October 29th, 2003

belize

storage, layer block device for memcached

I've been busy learning all about SANs, solid state disks (battery backed SDRAM vs. Flash), Fibre Channel and topologies, global filesystems, the Linux block device layer, etc...

I need to go on a spending spree and play with some of this cool hardware. Some of the cool stuff costs around $65k+, though.

I bought the new book Linux Kernel Development by Robert Love.

I've been searching for a reason to try my hand at kernel development (yeah, laugh) and have been reading the LKML, lwn.net kernel news, and various bits of the source for ages in preparation.

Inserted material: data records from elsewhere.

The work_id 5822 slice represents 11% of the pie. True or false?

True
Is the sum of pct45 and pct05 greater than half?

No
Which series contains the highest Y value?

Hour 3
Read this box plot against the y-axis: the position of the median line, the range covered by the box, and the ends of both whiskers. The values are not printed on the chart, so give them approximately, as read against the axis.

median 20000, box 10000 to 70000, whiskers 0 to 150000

I'm thinking of writing a stacked block device driver that puts a multi-memcached-based caching layer on top of another block device. memcached would be extended to support a faster protocol, so memcached wouldn't have to do parsing and constructing internal hashing values. I'd make a parameter of the block device be a uniq ID, which would be sent along to the memcached servers, so multiple machines with independent block devices could share some subset of the same set of memcached servers.

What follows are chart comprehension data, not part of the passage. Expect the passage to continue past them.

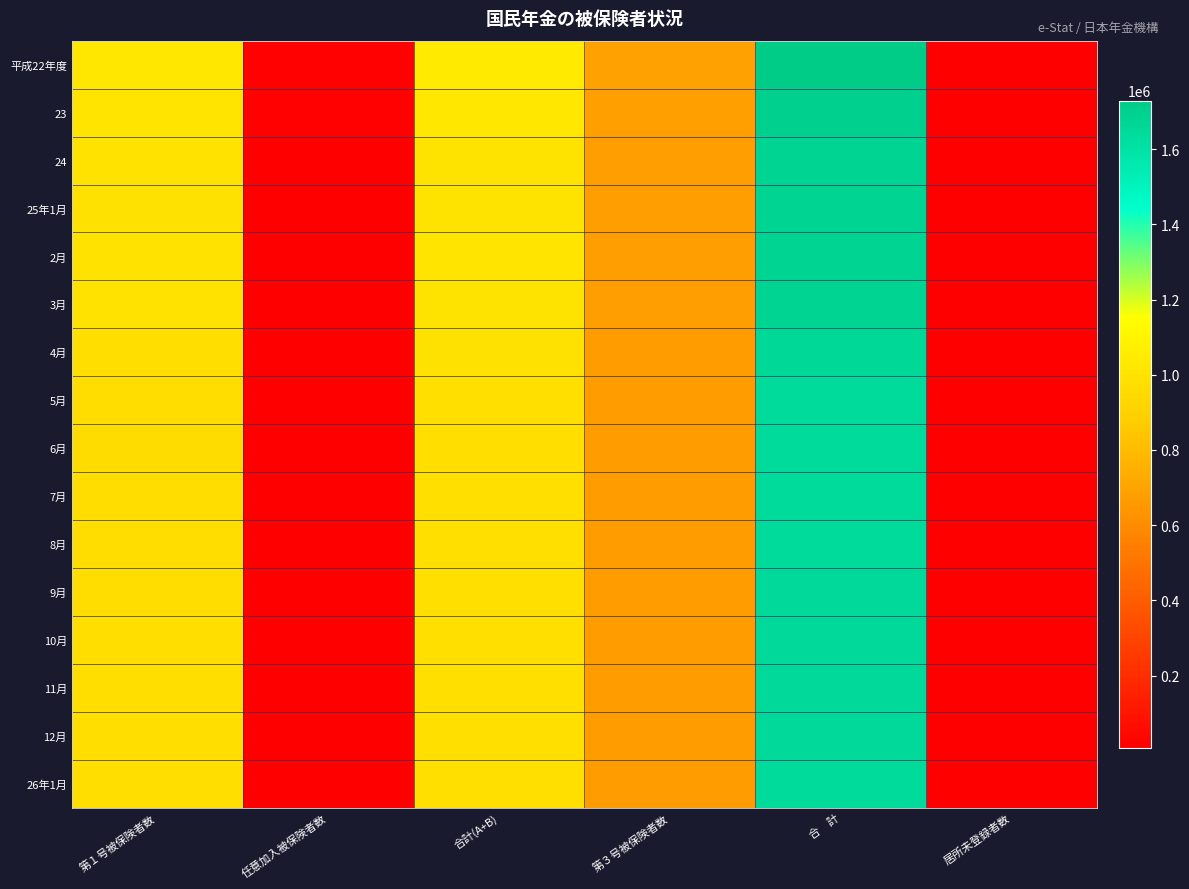

How many distinct data groups are displayed?

16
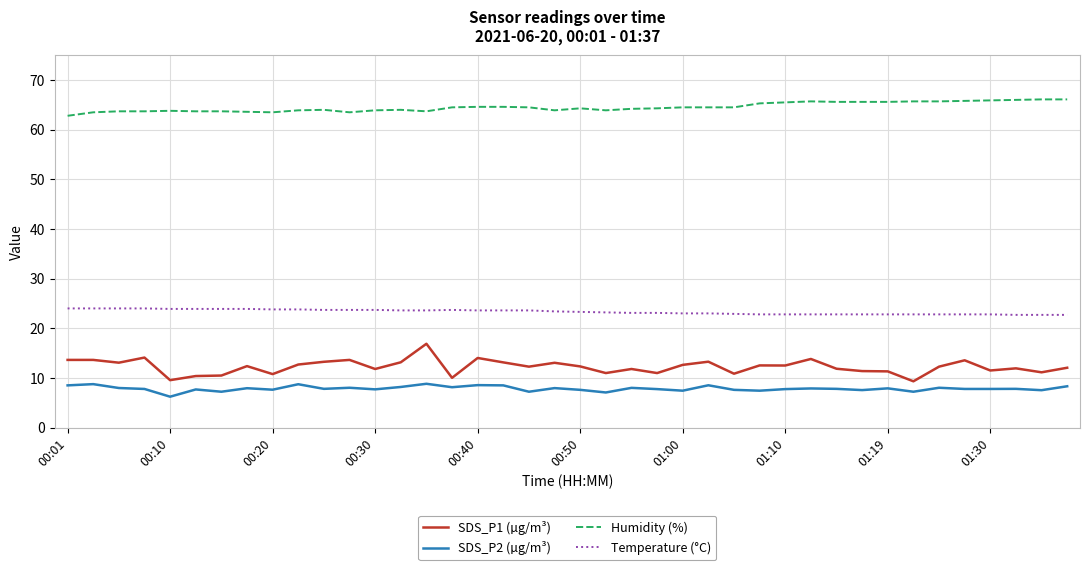

Which series has the largest range (max minus min)?

SDS_P1 (µg/m³)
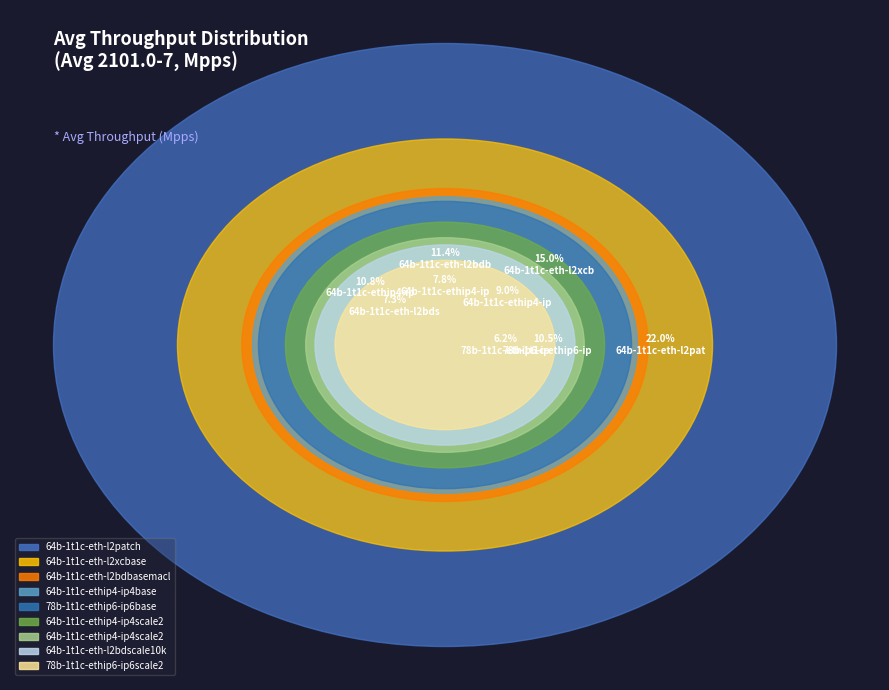

To the nearest percent, what is the average slice percentage?

11%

The kernel driver would only give the remote memcached servers a few milliseconds to respond before considering them loaded or down and falling back to the lower block device.

The driver wouldn't do re-hashing, the avoid getting stale data after a machine disappears and reappears on the network, with its cache intact. (I suspected we might run into that problem on LiveJournal with memcached, and we have a bit lately... I'm working on a solution which I'll write about later.)

Anyway, I don't think would be too difficult. I'd be able to leverage the md driver (multi-disk, for software RAID/etc) in the kernel for the block device stacking, and I'd be able to leverage the nbd driver (network block device) for learning how to do network I/O within kernel space.

Alternatively, I could probably find a way to do this all in userspace. I know I could in FreeBSD (Jeff was just writing about GEOM_DISK the other day), and I know there are filesystems implemented in userland on Linux, so a userland block device isn't unreasonable to assume existing. But kernel would be more fun, for learning.

And don't worry--- it would be years until I put something like this into use on LiveJournal, if ever. Your data is safe. Don't fear my non-existent skills in kernel space.

(somewhat related: Brian Aker and I have been discussing extending MySQL's buffer/row caches system with memcached support... or making a new table handler completely. That might be an easier place to start, but block-device-level would be so much more cool.)
belize

Asynchronous Block Device

Another fun layered block device which I'm not easily finding existing examples of is an asynchronous block device, with ioctls which a userspace daemon to could use to force a global flush and synchronous behavior when a UPS says it's switching to battery power.

Sure, everybody mounts their filesystems async, but that mount option only affects parts of it, and doesn't effect flushes that end up calling sync.

Depending on the application, it might be beneficial to mount the filesystem sync on top of the async block device.

Here's how I see abd working:

-- you configure a maximum amount of unpageable memory to use for the driver's caches / data structures

-- syncs are ignored. always lie and say it's good.

-- writes are queued in memory, and an in-memory mapping from that sector to its new value is stored.

-- another thread does writes async, then removing the write from the queue and mapping.

-- reads check the mapping first, falling back to passing the request to the lower-layer block device

-- means of checking the number of uncommitted writes via ioctls/sysfs

-- means of using ioctl/sysfs to tell block device to stop accepting new async writes, and do all writes async, but accepting them at a slow rate or not at all (configurable), while driver works on flushing all ioctls

-- driver could issue tons of writes at a time, so the lower-level block device could do nice write-out scheduling. (Note: learn more about TCQ, aio)


Anybody know of any async block device driver tied into UPS notification daemons?

In my ideal world I'd layer block devices as so:

Application (database)
async block device
memcache block device
raw block device (locally attached raid driver)

Instant writes, really fast reads (with big cache), reliable storage. No super-pricey "appliances".